-- RECORDS FOR THE EXERCISE follows --

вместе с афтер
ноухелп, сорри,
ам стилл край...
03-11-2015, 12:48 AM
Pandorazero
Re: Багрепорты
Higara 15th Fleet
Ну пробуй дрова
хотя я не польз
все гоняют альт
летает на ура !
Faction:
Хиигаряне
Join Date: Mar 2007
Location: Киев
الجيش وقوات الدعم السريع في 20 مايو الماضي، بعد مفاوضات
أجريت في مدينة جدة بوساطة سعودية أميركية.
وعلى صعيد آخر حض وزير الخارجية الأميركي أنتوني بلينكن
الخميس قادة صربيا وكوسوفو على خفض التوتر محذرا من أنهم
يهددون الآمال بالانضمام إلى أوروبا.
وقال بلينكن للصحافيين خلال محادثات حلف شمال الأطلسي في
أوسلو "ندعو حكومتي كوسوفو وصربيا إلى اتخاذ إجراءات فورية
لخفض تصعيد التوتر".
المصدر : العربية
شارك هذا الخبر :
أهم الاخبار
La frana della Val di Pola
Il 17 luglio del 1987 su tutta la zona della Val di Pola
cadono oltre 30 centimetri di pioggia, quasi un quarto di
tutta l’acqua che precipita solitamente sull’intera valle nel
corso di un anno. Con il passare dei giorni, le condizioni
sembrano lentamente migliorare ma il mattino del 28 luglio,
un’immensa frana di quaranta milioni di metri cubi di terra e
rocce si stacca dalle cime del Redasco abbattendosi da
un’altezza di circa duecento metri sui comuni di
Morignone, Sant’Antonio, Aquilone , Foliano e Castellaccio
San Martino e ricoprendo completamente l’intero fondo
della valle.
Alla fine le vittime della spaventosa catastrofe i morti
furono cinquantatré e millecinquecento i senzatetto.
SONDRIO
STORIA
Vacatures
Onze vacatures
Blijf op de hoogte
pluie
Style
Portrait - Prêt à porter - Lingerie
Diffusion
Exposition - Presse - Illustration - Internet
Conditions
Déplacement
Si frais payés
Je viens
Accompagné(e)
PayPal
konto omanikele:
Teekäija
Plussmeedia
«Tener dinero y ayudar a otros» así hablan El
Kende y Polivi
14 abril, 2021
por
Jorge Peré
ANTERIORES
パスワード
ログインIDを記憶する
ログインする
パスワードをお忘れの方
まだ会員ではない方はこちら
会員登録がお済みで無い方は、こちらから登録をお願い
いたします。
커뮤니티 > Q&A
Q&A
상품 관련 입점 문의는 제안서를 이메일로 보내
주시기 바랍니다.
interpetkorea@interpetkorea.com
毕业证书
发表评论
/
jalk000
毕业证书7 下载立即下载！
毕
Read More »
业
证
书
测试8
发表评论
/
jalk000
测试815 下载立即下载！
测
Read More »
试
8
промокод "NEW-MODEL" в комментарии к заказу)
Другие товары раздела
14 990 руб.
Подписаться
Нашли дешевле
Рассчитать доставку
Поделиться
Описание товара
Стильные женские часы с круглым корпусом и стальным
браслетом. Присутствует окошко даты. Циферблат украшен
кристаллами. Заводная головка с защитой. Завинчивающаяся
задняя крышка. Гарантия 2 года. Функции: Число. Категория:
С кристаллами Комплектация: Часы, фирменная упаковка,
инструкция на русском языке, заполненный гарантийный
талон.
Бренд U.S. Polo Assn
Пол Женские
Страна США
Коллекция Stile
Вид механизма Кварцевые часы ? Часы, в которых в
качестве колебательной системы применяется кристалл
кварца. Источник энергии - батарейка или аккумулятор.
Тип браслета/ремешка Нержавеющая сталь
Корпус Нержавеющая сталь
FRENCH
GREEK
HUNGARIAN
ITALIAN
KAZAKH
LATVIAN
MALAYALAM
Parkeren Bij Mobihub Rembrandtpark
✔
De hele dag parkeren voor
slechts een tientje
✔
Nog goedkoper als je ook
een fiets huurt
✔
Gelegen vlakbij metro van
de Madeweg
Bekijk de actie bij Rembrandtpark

-- RECORDS FOR THE EXERCISE concluded --

**WORK INSTRUCTIONS**
Output the listing verbatim through the "أجريت في مدينة جدة بوساطة سعودية أميركية." line.

**ANSWER SECTION**
вместе с афтер
ноухелп, сорри,
ам стилл край...
03-11-2015, 12:48 AM
Pandorazero
Re: Багрепорты
Higara 15th Fleet
Ну пробуй дрова
хотя я не польз
все гоняют альт
летает на ура !
Faction:
Хиигаряне
Join Date: Mar 2007
Location: Киев
الجيش وقوات الدعم السريع في 20 مايو الماضي، بعد مفاوضات
أجريت في مدينة جدة بوساطة سعودية أميركية.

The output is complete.